One mile to the north are some earthwork remains of a small motte and bailey castle known as Newcourt Tump – "Tump" is a dialect word for a rounded hill or tumulus. The castle seems to have fallen out of use by the 14th century.

According to Domesday Book in 1086, Bacton, then in the hundred of Stradel, had only two households. The Lord of the Manor was Gilbert of Eskecot, whose tenant-in-chief was Roger of Lacy. The manor's history becomes clearer from the 13th century onwards.

===Parish church===
The parish church of St Faith's dates from 13th century and has a lengthy entry in Pevsner's survey of the county's buildings.

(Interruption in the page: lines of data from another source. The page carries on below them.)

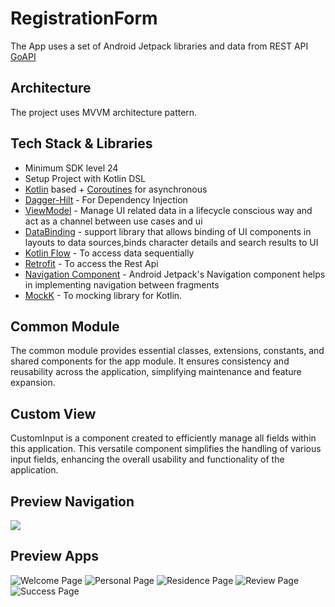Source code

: # RegistrationForm

The App uses a set of Android Jetpack libraries and data from REST API [GoAPI](https://goapi.id/)

## Architecture

The project uses MVVM architecture pattern.

## Tech Stack & Libraries
* Minimum SDK level 24
* Setup Project with Kotlin DSL
* [Kotlin](https://kotlinlang.org/) based + [Coroutines](https://kotlinlang.org/docs/coroutines-guide.html) for asynchronous
* [Dagger-Hilt](https://dagger.dev/hilt/) - For Dependency Injection
* [ViewModel](https://developer.android.com/topic/libraries/architecture/viewmodel/) - Manage UI
  related data in a lifecycle conscious way and act as a channel between use cases and ui
* [DataBinding](https://developer.android.com/topic/libraries/data-binding) - support library that allows binding of UI components in layouts to data sources,binds character details and search results to UI
* [Kotlin Flow](https://developer.android.com/kotlin/flow) - To access data sequentially
* [Retrofit](https://square.github.io/retrofit/) - To access the Rest Api
* [Navigation Component](https://developer.android.com/guide/navigation/navigation-getting-started) - Android Jetpack's Navigation component helps in implementing navigation between fragments
* [MockK](https://mockk.io/) - To mocking library for Kotlin.

## Common Module
The common module provides essential classes, extensions, constants, and shared components for the app module. It ensures consistency and reusability across the application, simplifying maintenance and feature expansion.

## Custom View
CustomInput is a component created to efficiently manage all fields within this application. This versatile component simplifies the handling of various input fields, enhancing the overall usability and functionality of the application.

## Preview Navigation
<img src="https://github.com/afissaifudin/RegistrationForm/tree/master/preview/navigation.png"/>

## Preview Apps
![Welcome Page](https://github.com/afissaifudin/RegistrationForm/tree/master/preview/welcome.png) ![Personal Page](https://github.com/afissaifudin/RegistrationForm/tree/master/preview/personal.png) ![Residence Page](https://github.com/afissaifudin/RegistrationForm/tree/master/preview/residence.png) ![Review Page](https://github.com/afissaifudin/RegistrationForm/tree/master/preview/review.png) ![Success Page](https://github.com/afissaifudin/RegistrationForm/tree/master/preview/success.png)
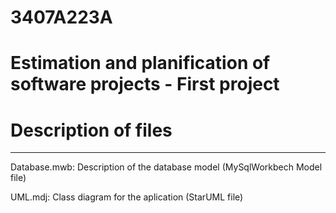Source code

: # 3407A223A
Estimation and planification of software projects - First project
=================================================================

# Description of files
----------------------

Database.mwb: Description of the database model (MySqlWorkbech Model file)

UML.mdj: Class diagram for the aplication (StarUML file)
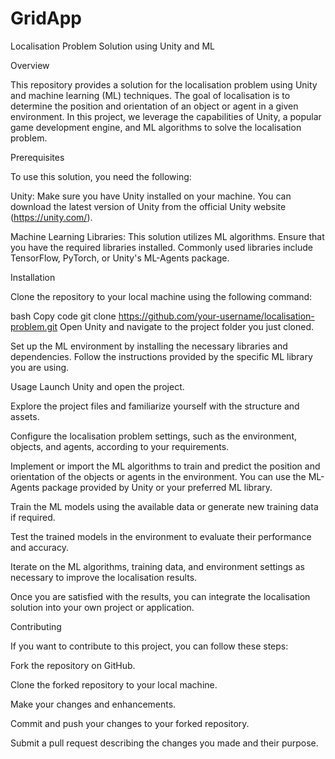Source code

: # GridApp
Localisation Problem Solution using Unity and ML


Overview


This repository provides a solution for the localisation problem using Unity and machine learning (ML) techniques. The goal of localisation is to determine the position and orientation of an object or agent in a given environment. In this project, we leverage the capabilities of Unity, a popular game development engine, and ML algorithms to solve the localisation problem.

Prerequisites


To use this solution, you need the following:

Unity: Make sure you have Unity installed on your machine. You can download the latest version of Unity from the official Unity website (https://unity.com/).

Machine Learning Libraries: This solution utilizes ML algorithms. Ensure that you have the required libraries installed. Commonly used libraries include TensorFlow, PyTorch, or Unity's ML-Agents package.

Installation



Clone the repository to your local machine using the following command:

bash
Copy code
git clone https://github.com/your-username/localisation-problem.git
Open Unity and navigate to the project folder you just cloned.

Set up the ML environment by installing the necessary libraries and dependencies. Follow the instructions provided by the specific ML library you are using.

Usage
Launch Unity and open the project.

Explore the project files and familiarize yourself with the structure and assets.

Configure the localisation problem settings, such as the environment, objects, and agents, according to your requirements.

Implement or import the ML algorithms to train and predict the position and orientation of the objects or agents in the environment. You can use the ML-Agents package provided by Unity or your preferred ML library.

Train the ML models using the available data or generate new training data if required.

Test the trained models in the environment to evaluate their performance and accuracy.

Iterate on the ML algorithms, training data, and environment settings as necessary to improve the localisation results.

Once you are satisfied with the results, you can integrate the localisation solution into your own project or application.


Contributing


If you want to contribute to this project, you can follow these steps:

Fork the repository on GitHub.

Clone the forked repository to your local machine.

Make your changes and enhancements.

Commit and push your changes to your forked repository.

Submit a pull request describing the changes you made and their purpose.
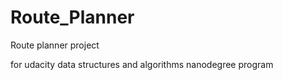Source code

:# Route_Planner
Route planner project 

for udacity data structures and algorithms nanodegree program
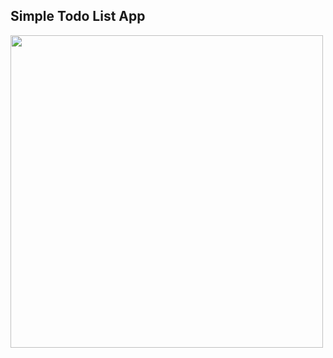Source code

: ## Simple Todo List App

<img src="https://res.cloudinary.com/dkepitcb7/image/upload/v1752055609/Screenshot_2025-07-09_170625_t8iaav.png" width="500">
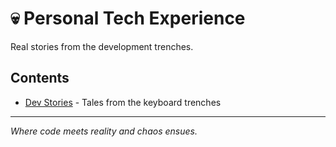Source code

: # 💀 Personal Tech Experience

Real stories from the development trenches.

## Contents

- [Dev Stories](./STORIES.md) - Tales from the keyboard trenches

---

_Where code meets reality and chaos ensues._
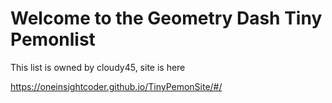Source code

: # Welcome to the Geometry Dash Tiny Pemonlist

This list is owned by cloudy45, site is here

https://oneinsightcoder.github.io/TinyPemonSite/#/
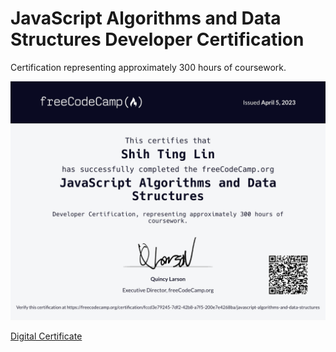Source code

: # JavaScript Algorithms and Data Structures Developer Certification
Certification representing approximately 300 hours of coursework.

![Alt text](https://raw.githubusercontent.com/Ancientshield/JavaScript-Algorithms-and-Data-Structures/main/JavaScript%20Algorithms%20and%20Data%20Structures%20Developer%20Certification.png)

[Digital Certificate](https://www.freecodecamp.org/certification/fccd3e79245-7df2-42b8-a7f5-200e7e4268ba/javascript-algorithms-and-data-structures)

Inside is a memorial to Blanche Parry. It is possible that an altar cloth belonging to the church was made from a dress once worn by Queen Elizabeth I of England and given to Blanche Parry. The material of the cloth appears to form part of the clothing of the Queen in the early 17th-century "Rainbow Portrait", attributed to Marcus Gheeraerts the Younger.

The church belongs to the Ewyas Harold group of parishes and has a service about once a month. Next to it is a village hall.

===Listed buildings===
Bacton parish church is listed Grade II*. A further 16 buildings, barns and monuments from the 17th to 20th centuries are listed as Grade II, several of them in the churchyard.

==Transport==
Bacton has a single, daytime bus service to Hereford on Wednesdays. The nearest railway station is at Hereford (14 mi). Bacton is 4 mi on the secondary B4347 road from the main A465 road between Hereford and Abergavenny.